En raison des gisements découverts, des progrès technologiques dans l’extraction et le traitement du minerai, mais aussi de l’élévation tendancielle des cours, les réserves minérales ont en effet crû au cours des décennies passées, expliquant ainsi la stabilité d’une telle statistique malgré l’accroissement de la consommation.

Par ailleurs, à l’instar de celles de très nombreuses matières premières, la trajectoire des cours du cuivre répond à une multiplicité de facteurs, souligne le Senior Fellow, ajoutant que la forte “dépendance environnementale” et les perspectives de déséquilibre offre/demande de ce métal ne semblent pas s’être reflétées dans les prix du métal rouge depuis 2020.

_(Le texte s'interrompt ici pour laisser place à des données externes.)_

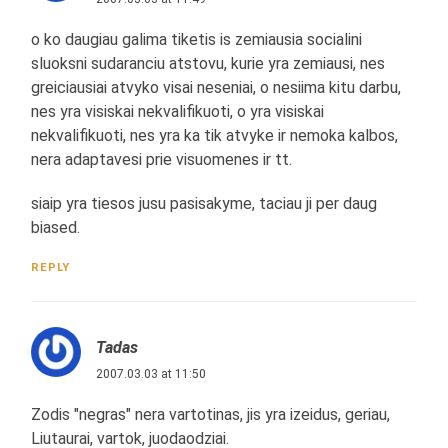
o ko daugiau galima tiketis is zemiausia socialini
sluoksni sudaranciu atstovu, kurie yra zemiausi, nes
greiciausiai atvyko visai neseniai, o nesiima kitu darbu,
nes yra visiskai nekvalifikuoti, o yra visiskai
nekvalifikuoti, nes yra ka tik atvyke ir nemoka kalbos,
nera adaptavesi prie visuomenes ir tt.
siaip yra tiesos jusu pasisakyme, taciau ji per daug
biased.
REPLY
Tadas
2007.03.03 at 11:50
Zodis "negras" nera vartotinas, jis yra izeidus, geriau,
Liutaurai, vartok, juodaodziai.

Dans ce sens, la publication révèle que deux facteurs ont plus particulièrement joué sur la dynamique haussière ou baissière du métal rouge, à savoir l’intensité de la demande chinoise, intrinsèquement liée à l’état de santé du secteur immobilier de ce pays et à la pandémie de Covid et la valeur du dollar qui s’est fortement appréciée de mai 2021 à octobre 2022 sous l’effet d’une inflation persistante aux États-Unis (comme dans le monde) et du resserrement monétaire décidé, en conséquence, par la Réserve fédérale américaine.